Après avoir organisé l’émigration, El-Hadj vint à Sambacolo, à Somsom-tata, à Bordé, et sur les bords du Sénégal, à Diawara, où il célébra la fête du cauri. Il entra alors dans le Fouta, pour y séjourner jusqu’en avril 1859.

Rappelé à cette époque par la révolte du Kaarta, El-Hadj repasse le Sénégal à Diaguéli et se rend à Dioukountourou, et de là à Guémou, où il fait bâtir un solide tata. Il y laisse une armée, sous le commandement d’un de ses neveux, Ciré-Adama. De là, il se dirige vers les régions septentrionales du Soudan, dont il fera la conquête.

Du jour où fut construite la forteresse de Guémou, des bandes de pillards en partirent fréquemment et vinrent dans le Bondou dévaster et piller, emmenant en captivité les malheureux qui tombaient en leur pouvoir. Tout cela entravait considérablement le repeuplement du Bondou. Boubakar s’en plaignit au gouverneur Faidherbe, et, vers le mois de septembre, une colonne commandée par le lieutenant-colonel Faron, des tirailleurs sénégalais, alla mettre le siège devant Guémou.

Boubakar, avec l’armée du Bondou, se joignit à la colonne française. Le 25 octobre 1859, Guémou fut emporté d’assaut par les alliés. Sur 1,500 hommes, nous eûmes 39 tués, dont un officier, et 97 blessés, dont 6 officiers. On tua 250 hommes à l’ennemi et on fit 1,500 prisonniers.

Le neveu d’El-Hadj, Ciré-Adama, fut reconnu au milieu des morts. Pendant ce temps, le prophète soumettait le Bélédougou et le Ségou. Le 10 mars 1861, à neuf heures et demie du matin, il faisait son entrée dans Ségou, tandis que son chef Ali, vaincu et sans armes, en sortait à cheval par la porte de l’ouest.
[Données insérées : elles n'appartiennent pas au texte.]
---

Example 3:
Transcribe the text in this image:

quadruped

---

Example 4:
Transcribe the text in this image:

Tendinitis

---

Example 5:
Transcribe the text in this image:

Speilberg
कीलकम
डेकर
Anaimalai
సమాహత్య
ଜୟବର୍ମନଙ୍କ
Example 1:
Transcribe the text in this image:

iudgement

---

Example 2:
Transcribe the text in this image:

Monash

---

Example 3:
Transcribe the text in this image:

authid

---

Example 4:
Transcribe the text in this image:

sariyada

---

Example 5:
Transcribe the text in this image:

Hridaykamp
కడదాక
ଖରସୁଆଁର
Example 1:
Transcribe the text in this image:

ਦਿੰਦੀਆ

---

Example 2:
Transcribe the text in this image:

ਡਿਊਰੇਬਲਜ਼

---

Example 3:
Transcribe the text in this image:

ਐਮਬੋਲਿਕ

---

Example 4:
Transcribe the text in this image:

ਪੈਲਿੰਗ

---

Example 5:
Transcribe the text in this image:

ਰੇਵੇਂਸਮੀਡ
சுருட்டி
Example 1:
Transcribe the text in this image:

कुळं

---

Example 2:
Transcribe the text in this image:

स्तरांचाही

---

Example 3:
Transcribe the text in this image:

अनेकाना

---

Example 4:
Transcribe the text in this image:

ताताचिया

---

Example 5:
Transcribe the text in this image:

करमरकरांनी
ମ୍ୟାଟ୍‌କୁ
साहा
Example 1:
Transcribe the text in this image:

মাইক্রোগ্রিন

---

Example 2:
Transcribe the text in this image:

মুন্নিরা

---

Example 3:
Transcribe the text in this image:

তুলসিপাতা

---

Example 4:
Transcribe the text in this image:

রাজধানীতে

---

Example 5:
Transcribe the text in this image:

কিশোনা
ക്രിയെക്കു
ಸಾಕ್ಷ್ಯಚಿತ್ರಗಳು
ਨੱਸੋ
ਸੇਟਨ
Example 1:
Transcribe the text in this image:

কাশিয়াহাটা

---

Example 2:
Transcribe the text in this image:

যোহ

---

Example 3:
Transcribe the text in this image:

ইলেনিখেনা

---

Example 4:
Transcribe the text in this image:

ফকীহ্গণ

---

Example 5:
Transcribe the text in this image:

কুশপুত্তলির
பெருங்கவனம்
Débarrassé d’El-Hadj-Oumar, le gouverneur Faidherbe songea alors à venir occuper les mines de Kéniéba et à les exploiter au profit du gouvernement. Une colonne, partie de Bakel et passant par Sénoudébou, entrait à Kéniéba le 28 juillet 1858, sans tirer un coup de fusil. En même temps, le 18 août 1858, était signé à Sénoudébou le traité qui consacrait l’alliance du Bondou et de la France et plaçait sous notre protectorat les états de Boubakar-Saada. Trois jours avant, avait été conclue à Kéniéba avec Bougoul, chef de Farabanna et du Niagala, et Boubakar-Saada, une convention spéciale pour l’exploitation des mines d’or de Kéniéba.
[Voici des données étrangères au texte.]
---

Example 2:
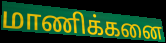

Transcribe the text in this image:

மாணிக்கனை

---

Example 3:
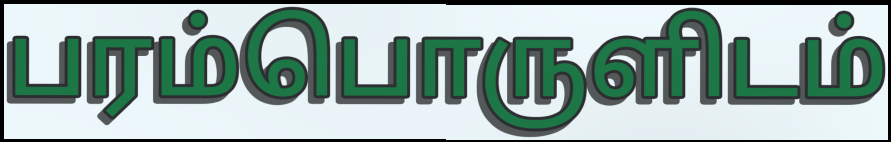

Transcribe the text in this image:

பரம்பொருளிடம்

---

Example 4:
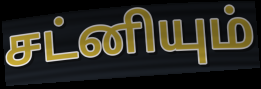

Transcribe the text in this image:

சட்னியும்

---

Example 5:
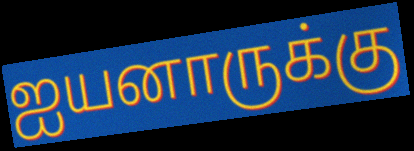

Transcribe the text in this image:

ஐயனாருக்கு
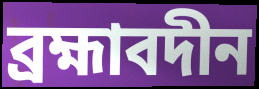
ব্ৰহ্মাবদীন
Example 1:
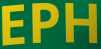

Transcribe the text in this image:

EPH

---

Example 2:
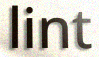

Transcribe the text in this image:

lint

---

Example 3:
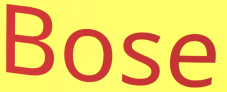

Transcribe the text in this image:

Bose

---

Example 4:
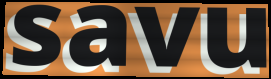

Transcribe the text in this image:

savu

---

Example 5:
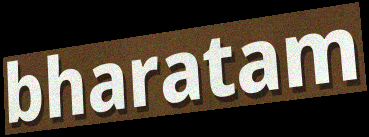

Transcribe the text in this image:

bharatam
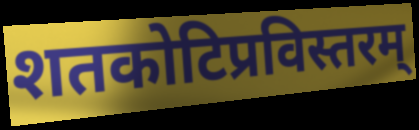
शतकोटिप्रविस्तरम्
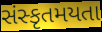
સંસ્કૃતમયતા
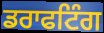
ਡਰਾਫਟਿੰਗ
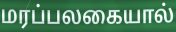
மரப்பலகையால்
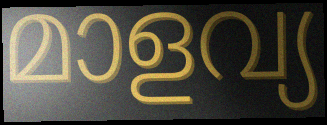
മാളവ്യ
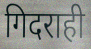
गिदराही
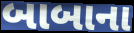
બાબાના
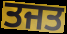
ਤਜਤ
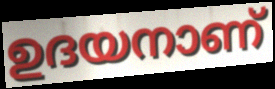
ഉദയനാണ്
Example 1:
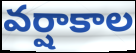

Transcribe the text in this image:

వర్షాకాల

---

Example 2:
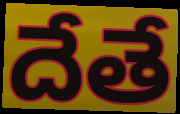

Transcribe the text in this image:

దేతే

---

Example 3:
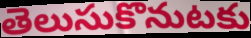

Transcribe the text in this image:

తెలుసుకొనుటకు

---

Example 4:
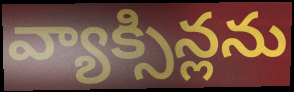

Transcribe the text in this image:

వ్యాక్సిన్లను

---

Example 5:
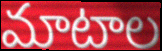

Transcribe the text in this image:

మాటాల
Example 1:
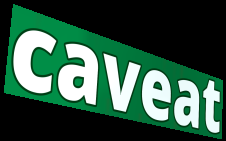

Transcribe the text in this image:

caveat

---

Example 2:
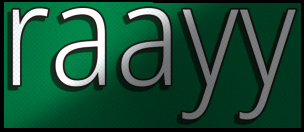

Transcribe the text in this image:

raayy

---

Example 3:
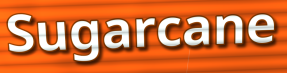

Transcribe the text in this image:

Sugarcane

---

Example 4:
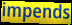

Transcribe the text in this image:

impends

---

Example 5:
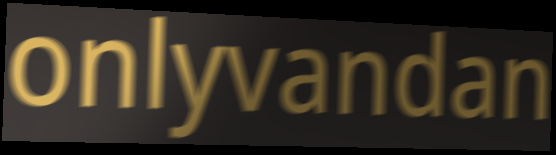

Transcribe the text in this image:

onlyvandan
Janvier 1859. Pendant l’absence d’El-Hadj, le Tomora, province du Khasso, se souleva contre lui. Elle appela à son aide Sambala, chef de Médine, et Boubakar-Saada, almamy du Bondou, qui venait de se marier avec Lallya, fille de Sambala. Tierno-Guiby, lieutenant d’El-Hadj, vint avec ses Toucouleurs à la rencontre des alliés et les mit complètement en déroute. Dès le début de l’action, Tierno-Guiby avait eu la cuisse fracassée par une balle ennemie, et malgré les soins dont l’avaient entouré ses Talibès, il était mort dans la nuit.

Boubakar-Saada et Sambala, bien montés, avaient pu échapper à la poursuite de l’ennemi, escortés seulement par quelques cavaliers, pendant que leurs fantassins étaient obligés de chercher un refuge dans les rochers. Ce ne fut que fort avant dans la nuit qu’ils apprirent la mort de Tierno-Guiby. Ils tournèrent bride aussitôt et rallièrent une partie de leur armée. La bataille recommença au point du jour et l’ennemi, privé de son chef, fut complètement battu à Toumtaré. Les Talibès évacuèrent alors en partie le Tomora et les alliés retournèrent dans leurs états respectifs, craignant d’avoir encore à se mesurer avec Alpha-Oumar, un des plus vaillants lieutenants d’El-Hadj, qui accourait de Nioro pour remettre les choses en état dans la province insurgée.

Au mois d’août 1860, la paix est conclue entre El Hadj et le gouverneur Faidherbe.

D’après les traités passés en août 1858 avec le gouvernement, Boubakar-Saada dut évacuer le village de Sénoudébou. Il transporta alors sa capitale sur les bords de la Falémé, à 25 kilomètres au sud de Sénoudébou, et donna à sa nouvelle résidence le nom d’Ambdallaye. Il y séjourna jusqu’en 1862, époque à laquelle les Français, ayant abandonné les postes de Kéniéba et de Sénoudébou, lui en laissèrent la jouissance, avec la restriction de les remettre à leur première demande.